VisionAware Peer Advisor, Empish Thomas, had the opportunity to sit down with Blessing and ask him about his experience as a young musician.

Interview with Blessing Offor

Empish: When did you realize you wanted to be a musician?
Blessing: I think it was when I was seven years old and listening to music. I realized that I wanted to create what I was hearing. When I was 12, I wrote a song that my school used, and I knew this was what I wanted to do as a career.

Empish: How did you get into the music industry?
Blessing: The music industry is funny. Who knows how anyone actually gets into it per se. When I came to Nashville after high school, I did sessions and played for people’s shows. I was a side man, helping other musicians. These types of opportunities help you get connected and get your name out there. When you can pay the bills with music, you have arrived, but when you have the publishing and record deal, that is when people feel they have really made it. That is where I am now. I have reached a certain level in my career where I have really learned my craft. I can play the keyboard, saxophone, guitar, and drums. I also write songs.

Empish: How did you get onto NBC’s The Voice?
Blessing: The first time I tried to audition, the line and the audition process was too long. I had some sessions to do, and I just couldn’t stand in the long lines. That was in 2013. The next summer, I went back again and got a personal invitation for an audition. I got to skip the line and do a camera audition. When I was on season seven, I was on Pharrell Williams’ team and then Adam Levine’s team. I got to be mentored by Alicia Keys and Taylor Swift, which was a very fun experience. On the show you start off with a lot of people, and they have to cut it down from 100 to about eight people. I was on the show for about a month and a half. I got up to the top 20 in the last round.

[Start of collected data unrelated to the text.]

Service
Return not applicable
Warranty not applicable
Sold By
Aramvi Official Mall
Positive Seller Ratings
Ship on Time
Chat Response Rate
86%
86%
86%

Empish: Once you were on the show, what was the experience like being a visually impaired contestant?
Blessing: I brought a sighted friend to help with my accommodations for the show. The show flew us both to Los Angeles from Nashville.

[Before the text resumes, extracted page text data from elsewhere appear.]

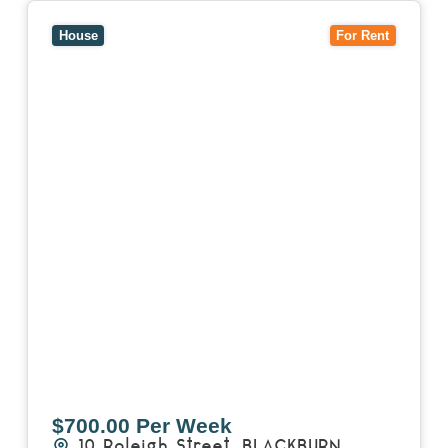
View
10 Raleigh Street,
BLACKBURN SOUTH
VIC
3130
House
For Rent
$700.00 Per Week
10 Raleigh Street,
BLACKBURN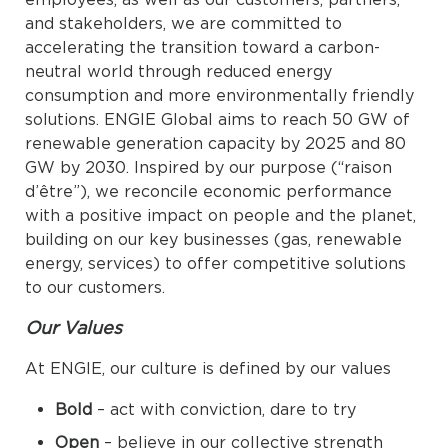
and stakeholders, we are committed to
accelerating the transition toward a carbon-
neutral world through reduced energy
consumption and more environmentally friendly
solutions. ENGIE Global aims to reach 50 GW of
renewable generation capacity by 2025 and 80
GW by 2030. Inspired by our purpose (“raison
d’être”), we reconcile economic performance
with a positive impact on people and the planet,
building on our key businesses (gas, renewable
energy, services) to offer competitive solutions
to our customers.
Our Values
At ENGIE, our culture is defined by our values
Bold
– act with conviction, dare to try
Open
– believe in our collective strength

Empish: How do you work the stage as a visually impaired person? How do you know where the mic is, where others are on the stage with you, or which direction to face?
Blessing: By nature, I am an entertaining person. I tend to like to be the center of attention. I like to be silly and make people laugh. I like singing and performing in front of people, so being on a stage is very comfortable for me. But I do work with a sighted choreographer.

Empish: Since appearing on The Voice, what are you doing with your music and singing?
Blessing: People say, "Oh, being on The Voice must have really helped you?" And yes, this is true. People do know a little more about me. I am grateful that happened. But at the end of the day, you still have to fall back on your skills. You still need to be practicing because you never know when the opportunities might come. So, I do private concerts when people request me to come and perform. I still write songs and rehearse my music.

Empish: What are your future plans?
Blessing: I want to tour the world and get a platinum record. I especially want to write songs that outlast me.

Empish: What advice or words of wisdom would you share with others who are blind or visually impaired that want to break into the music industry?
Blessing: Whether you are visually impaired or not, all the things are the same. You have to decide where to draw the line with your integrity. You have to decide how you will sell yourself. For me, I don’t sell blindness or pity. I wake up each day super blessed to be myself. You have to know where you stand with yourself.